Dwayne “The Rock” Johnson is not a movie star. There, I said it. Cue the pitchforks and protein shake-fueled Twitter rants. But let’s get real — the guy’s got charisma, sure, and he moves merch like nobody’s business, but when it comes to actual box office dominance? The numbers don’t lie. And neither does Black Adam. For all its hype, muscle-flexing, and PR stunts, it ended up being the high-profile misfire that exposed one of the most audacious power grabs in modern blockbuster history.
See, Black Adam didn’t flop — not really. It opened to $67 million in the U.S. back in October 2022, held the number one box office spot for three straight weeks, and had some decent buzz behind it. Domestically, it held its own. But globally? Crickets. The movie limped to just under $400 million worldwide, which, considering its reported $200+ million budget plus marketing, is what the studio politely calls “disappointing.” But here’s where it gets interesting: the failure of Black Adam wasn’t just about dollars. It was about control. Specifically, who was going to control the future of DC on screen.
David Zaslav, the CEO of Warner Bros. Discovery and professional corporate machete wielder, had just taken over and was looking to clean house. DC was a mess. The Snyderverse was dead, The Flash was finished but stuck in PR purgatory thanks to Ezra Miller’s off-screen chaos, and nobody — not the fans, not the execs, not even the actors — knew what the hell was going on. Enter The Rock. Smelling opportunity like it was a freshly grilled cheat day steak, Johnson stepped in with a plan: make Black Adam the launching point for a new DC Universe with him as the crown jewel. And not just as an actor. Oh no. He wanted to run the damn thing.
Behind the scenes, Johnson was lobbying hard. He pushed for Henry Cavill to return as Superman — and got it. That post-credit cameo in Black Adam? Shot just weeks before release, reportedly without full studio sign-off. He teased Cavill showing up at San Diego Comic-Con (which didn’t happen), got booed by fans in Hall H, then leaked Cavill’s return himself on social media the Monday after the film’s opening weekend. The hype train was real. He even tried to position his longtime collaborator and former brother-in-law Hiram Garcia to take over as the head of DC Films. This wasn’t a promotional tour — it was a boardroom coup in gym gear.

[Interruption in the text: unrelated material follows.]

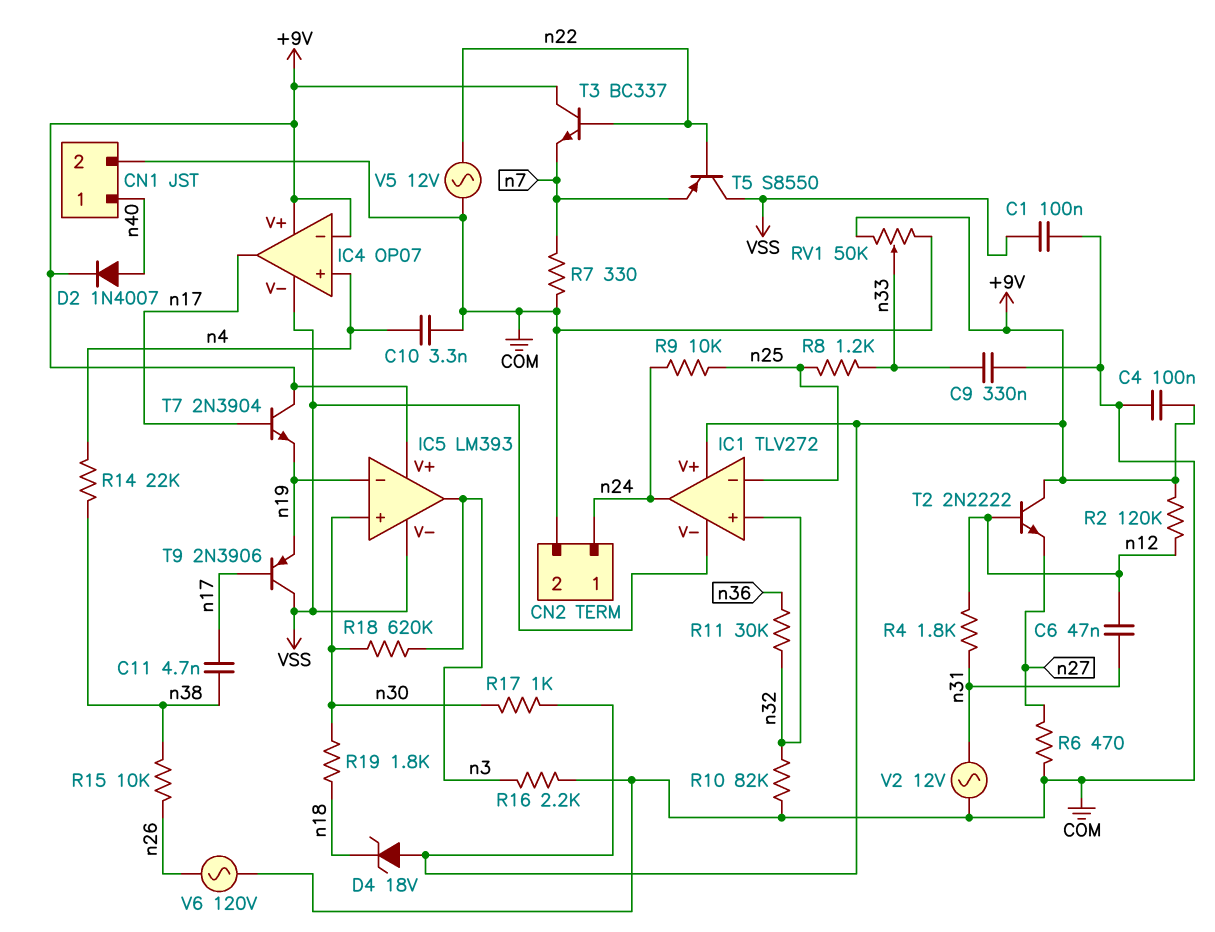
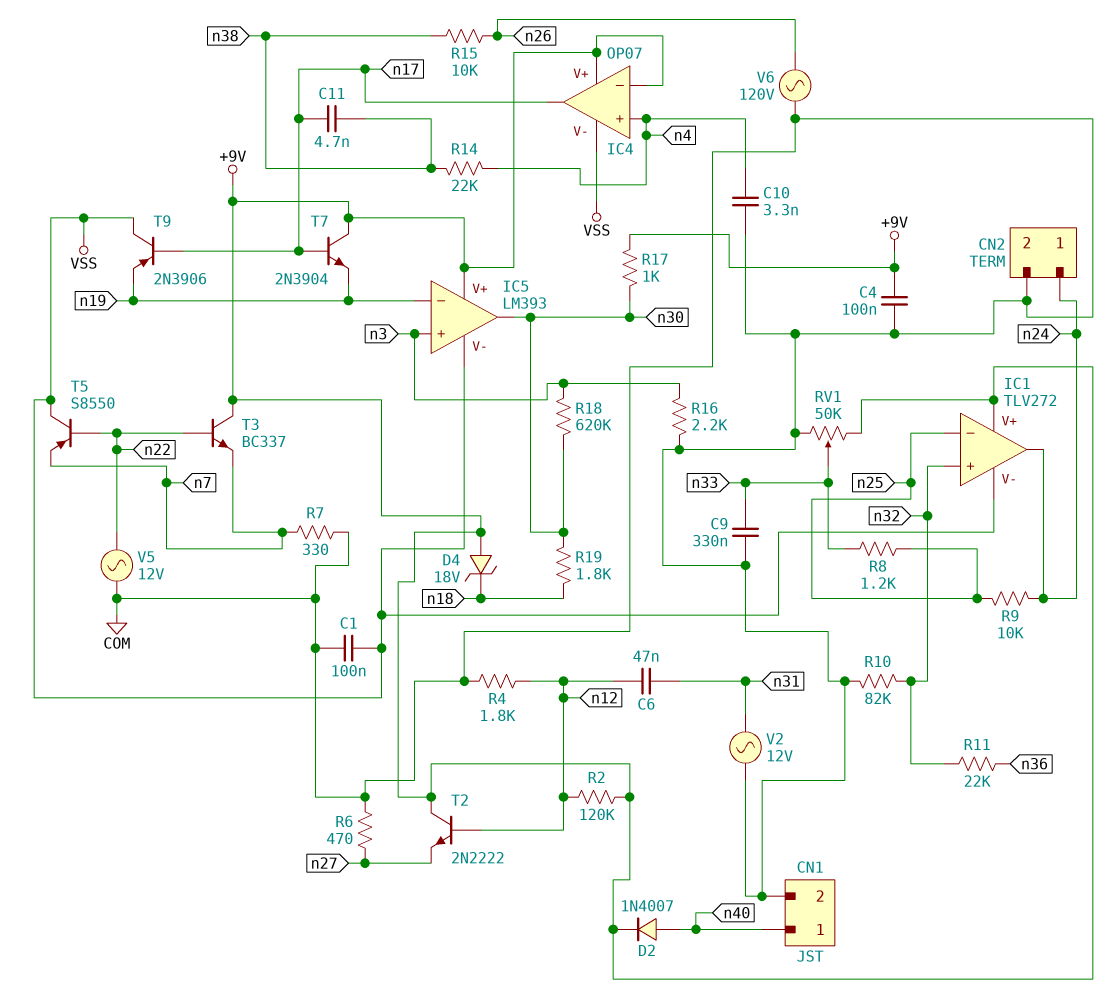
IC5 pin in+: n30 -> n3
IC5 pin out: n3 -> n30
R4: 1.8k (n12, n31) -> 1.8k (COM, n12)
R11: 30k (n32, n36) -> 22k (n32, n36)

And for about 48 hours, it looked like it might work. Cavill dropped his “I’m back” video on Instagram. Fans rejoiced. The DC hype engine sputtered back to life. Then — boom. The very next day, Warner Bros. announced James Gunn and Peter Safran as co-chairs of the newly minted DC Studios. Like, officially. Like, contracts-signed-and-office-decorated officially. It was a surgical pivot, and it didn’t come out of nowhere.
Because here’s the thing: this wasn’t some last-minute reaction to Black Adam’s performance. Zaslav had already been talking to Gunn. In September — before the movie released — Gunn and Safran had a three-hour Zoom meeting with Zaslav that started as a Superman pitch and turned into a broader discussion about DC’s future. By the next month, they were having lunch on the lot and locking in a long-term strategy. So what happened was simple: Zaslav let Johnson run his play, watched the numbers come in, and then handed the keys to the guys who actually had a plan.
Let’s also get honest about the numbers. For all his “franchise Viagra” reputation, The Rock’s solo films rarely crack the half-billion mark. His highest-grossing lead performance? San Andreas, at around $473 million. Black Adam fell well short of that. Even Hobbs & Shaw — boosted by the Fast & Furious brand — couldn’t touch a billion. Johnson is great in ensembles, great at selling tequila, great at showing up everywhere. But he’s not the kind of global box office magnet studios want anchoring their next ten-year franchise plan. He’s steady — not seismic.
So no, Black Adam wasn’t a bomb. But it was a gamble. A very loud, very expensive, very public gamble — one meant to force WB’s hand. Johnson thought he could walk in, deliver a respectable hit, and take the throne. Instead, he misread the room. The audience didn’t show up internationally. Cavill’s return didn’t create the social media groundswell he’d hoped for. And when the dust cleared, Zaslav handed the entire DC operation to a guy who made a tree with three words and a trash panda into cinematic icons.
What we saw wasn’t a studio reacting to failure. It was a studio rejecting an internal power move in favor of a creative overhaul they’d already been planning. They gave The Rock the runway to prove he could take off — and when he didn’t, they changed the locks before he made it back to the gate.
Dwayne Johnson might be the most likable man in Hollywood. But he’s not the cornerstone of a cinematic universe. He tried to become one — and honestly, you have to respect the hustle — but Black Adam was never going to be DC’s Iron Man. And Warner Bros., to their credit, didn’t pretend otherwise once the numbers rolled in. They just handed the cape to someone else.